5. FCP (First Contentful Paint) Optimization

  • Reduce Render-blocking JS: Move non-critical scripts to footer.
  • Use Critical CSS in LiteSpeed Cache → Page Optimization.
  • Remove unnecessary plugins (check with Query Monitor).

6. Network Dependency Tree — What It Means

This refers to too many chained requests (fonts, CSS, scripts).
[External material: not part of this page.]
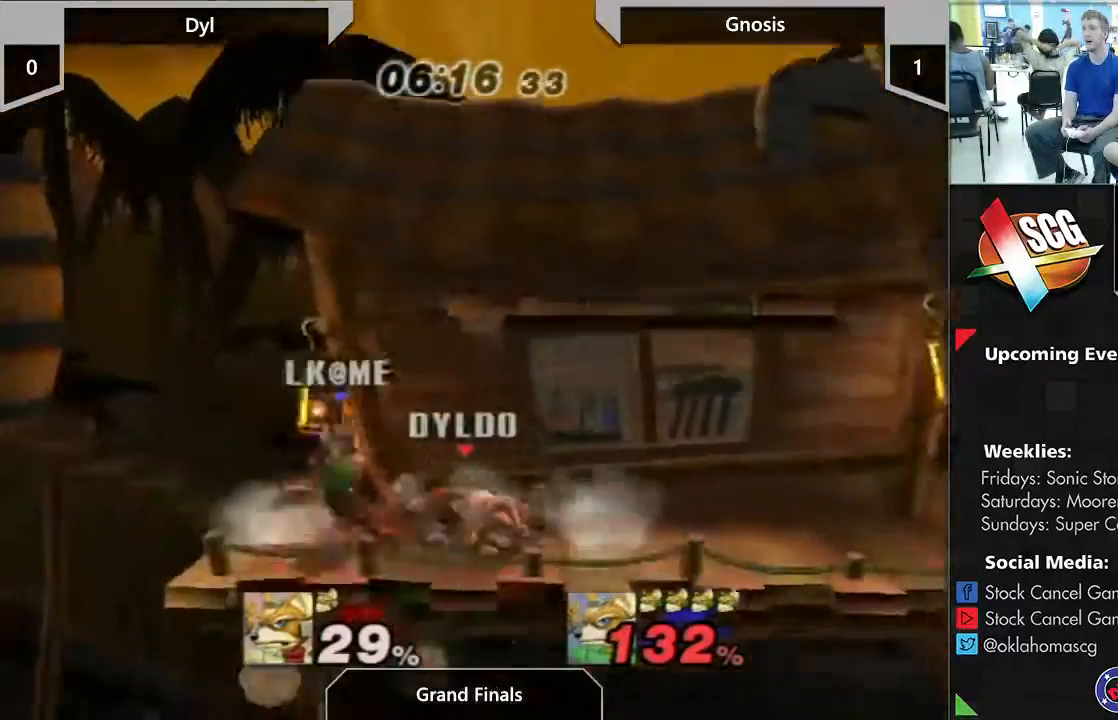
{"buttons": [], "left_stick": "center", "right_stick": "center", "events": [[17, "left_stick", "center"], [133, "A", "down"], [283, "A", "up"]]}
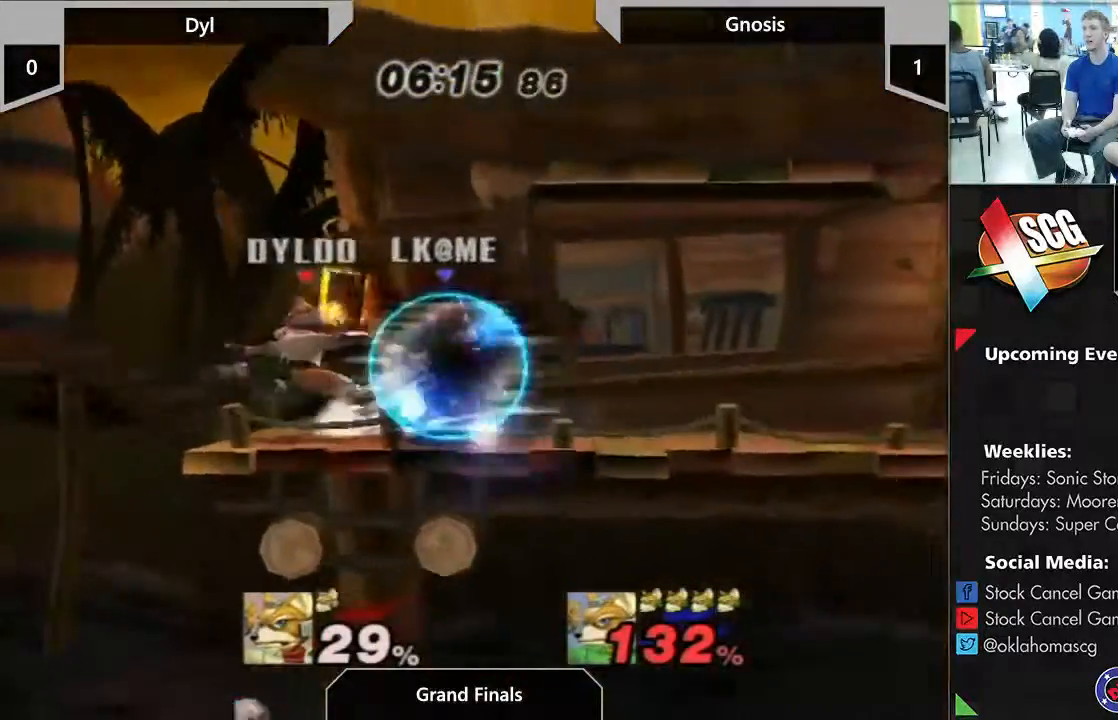
{"buttons": ["Y"], "left_stick": "right", "right_stick": "center", "events": [[250, "left_stick", "left"], [483, "Y", "down"], [483, "left_stick", "right"]]}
If your page relies on 15+ external requests, FCP/LCP tanks.

Fixes:

  • Self-host fonts (Google Fonts locally).
  • Combine critical CSS into one file.
  • Avoid loading 5 slider libraries when one is enough.
  • Audit plugins—remove unused CSS/JS.

 Use Asset CleanUp or Perfmatters plugin to unload scripts per page.


7. Page-by-Page Tuning (Homepage vs. Landing Pages)

The Reddit user’s homepage scored 90+ after presets, but landing pages didn’t. Why?

  • Homepage had slider images (optimized by LiteSpeed).
  • Landing pages had CSS background images (unoptimized).

 Apply hero image fixes from Section 4 to all landing pages.


8. Checklist Before Running Google Ads

Since the Redditor runs Google Ads, performance = money. Make sure:

  • Mobile scores are 90+ (ads drive mobile clicks).
  • LCP < 2.5sFCP < 1.5s.
  • CLS (Cumulative Layout Shift) < 0.1 (avoid shifting elements).
  • Use AMP pages only if absolutely necessary (most modern WordPress sites don’t need AMP).

9. Tools to Keep Monitoring

  • Google PageSpeed Insights
  • GTmetrix
  • WebPageTest
  • Chrome DevTools → Lighthouse

 Test with real device & 4G network to simulate actual ad click experience.


10. Key Takeaways

  • Migrating from Wix to WordPress gives power, but you must optimize manually.
  • LiteSpeed Cache presets can fix 70% of issues, but LCP (hero images) require code tweaks.
  • Hosting matters—cheap shared hosting will always bottleneck performance.
  • Focus on core vitals (LCP, FCP, CLS) for Google Ads ROI.